Automatically requeuing Jobs that timeout

When a Job reaches the requested timelimit (i.e. the partition limit), it will be terminated (most likely not gracefully). In some cases it might be desirable to automatically requeue a Job in this case, however there are prerequisites that need to be fullfilled. Make sure one of the following conditions is true:

  • your application periodically saves some kind of checkpoint file to disk, from which your calculation can be resumed.
  • your application can be gracefully terminated using some sort of signal (presence of a file, sending of a specific posix signal)


Watch your jobs that are setup this way! These Jobs might be running forever as there is no limit in the number of requeues. Recommendation: limit the maximum number of restarts by tracking SLURM_RESTART_COUNT .
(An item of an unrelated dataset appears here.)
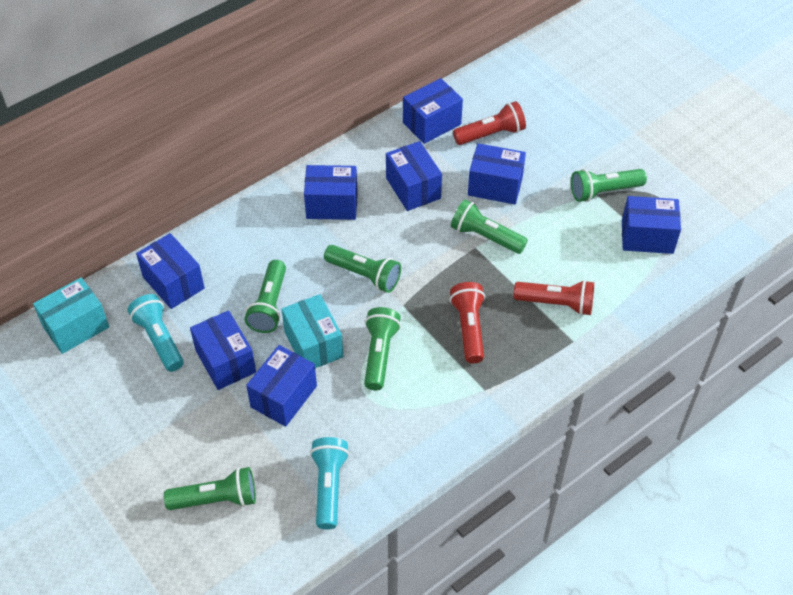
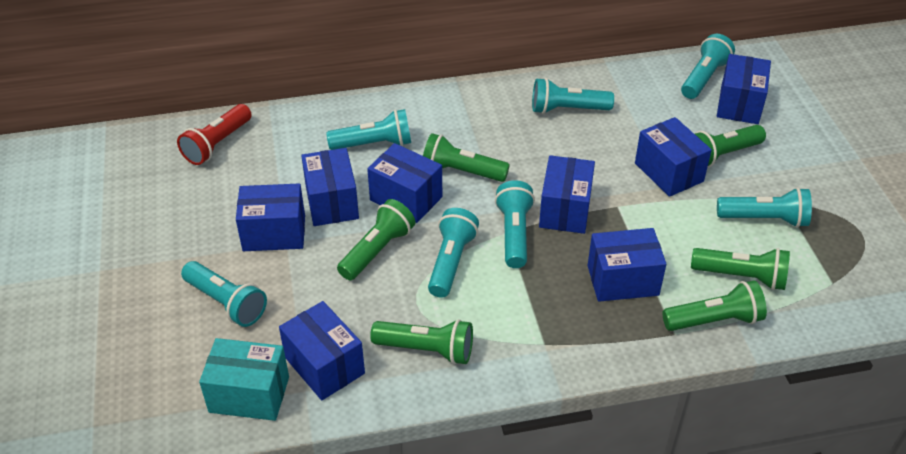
red flashlight: [450,282,485,363] [453,101,526,145] [514,280,594,316] = 3 -> [177,104,252,165] = 1
turquoise box: [33,278,109,354] [281,294,343,368] = 2 -> [199,338,289,421] = 1
turquoise flashlight: [127,294,184,372] [310,437,349,529] = 2 -> [181,261,267,327] [326,109,411,150] [428,208,479,298] [495,180,535,268] [532,78,614,114] [681,34,735,99] [717,187,812,228] = 7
Example using Slurm signal
#!/usr/bin/env bash
#SBATCH ...

# Send signal SIGINT to the currently running processes approx. 900 (may already happen up to 60s earlier)
# You application needs to act upon receiving this signal, otherwise nothing will happen
#SBATCH --signal=SIGINT@900

srun my_command
LASTEXITCODE=$?
echo "Exited with code ${LASTEXITCODE}"

# you may do some more things here, but it has to be finished latest within 840 seconds.

# Set limits for maximum number of restarts
SLURM_RESTART_COUNT=${SLURM_RESTART_COUNT:-0}
SLURM_RESTART_COUNT_MAX=10

# typically applications emit an exitcode
if [[ $LASTEXITCODE -gt 0 ]]; then
  if [[ $SLURM_RESTART_COUNT -lt $SLURM_RESTART_COUNT_MAX ]]; then
  	scontrol requeue $SLURM_JOB_ID
  else
	echo "SLURM_RESTART_COUNT_MAX ($SLURM_RESTART_COUNT_MAX) reached!"
  fi
fi
Example using timeout
#!/usr/bin/env bash
#SBATCH ...

# timeout approx 900s before the Job runs into TIMEOUT
# lookup "man timeout" if you need other options like different termination signals
timeout $((SLURM_JOB_END_TIME - $(date +%s) - 900)) srun my_command
LASTEXITCODE=$?
echo "Exited with code ${LASTEXITCODE}"

# you may do some more things here, but it has to be finished latest within 840 seconds.

# Set limits for maximum number of restarts
SLURM_RESTART_COUNT=${SLURM_RESTART_COUNT:-0}
SLURM_RESTART_COUNT_MAX=10

# typically applications emit an exitcode
if [[ $LASTEXITCODE -gt 0 ]]; then
  if [[ $SLURM_RESTART_COUNT -lt $SLURM_RESTART_COUNT_MAX ]]; then
  	scontrol requeue $SLURM_JOB_ID
  else
	echo "SLURM_RESTART_COUNT_MAX ($SLURM_RESTART_COUNT_MAX) reached!"
  fi
fi


As an alternative way Chain Jobs can be used, which have a predefined limit of repetitions.

Run cleanup actions before a Job is terminated by Slurm due to TIMEOUT

Sometimes it is necessary to perform some postprocessing or cleanup actions at the end of a Job. If a Job runs into TIMEOUT these actions won't be performed. A typical example of this is the usage of local filesystem space, because files need to be copied back.

Example performing cleanup of local filesystem using timeout
#!/usr/bin/env bash
#SBATCH ...

# Step 1
TMP=/tmp
cp job.inp job.dat $TMP
 
# Step 2
pushd $TMP
# use signal or timout method here (see above)
popd
 
# Step 3
mv -v $TMP/* .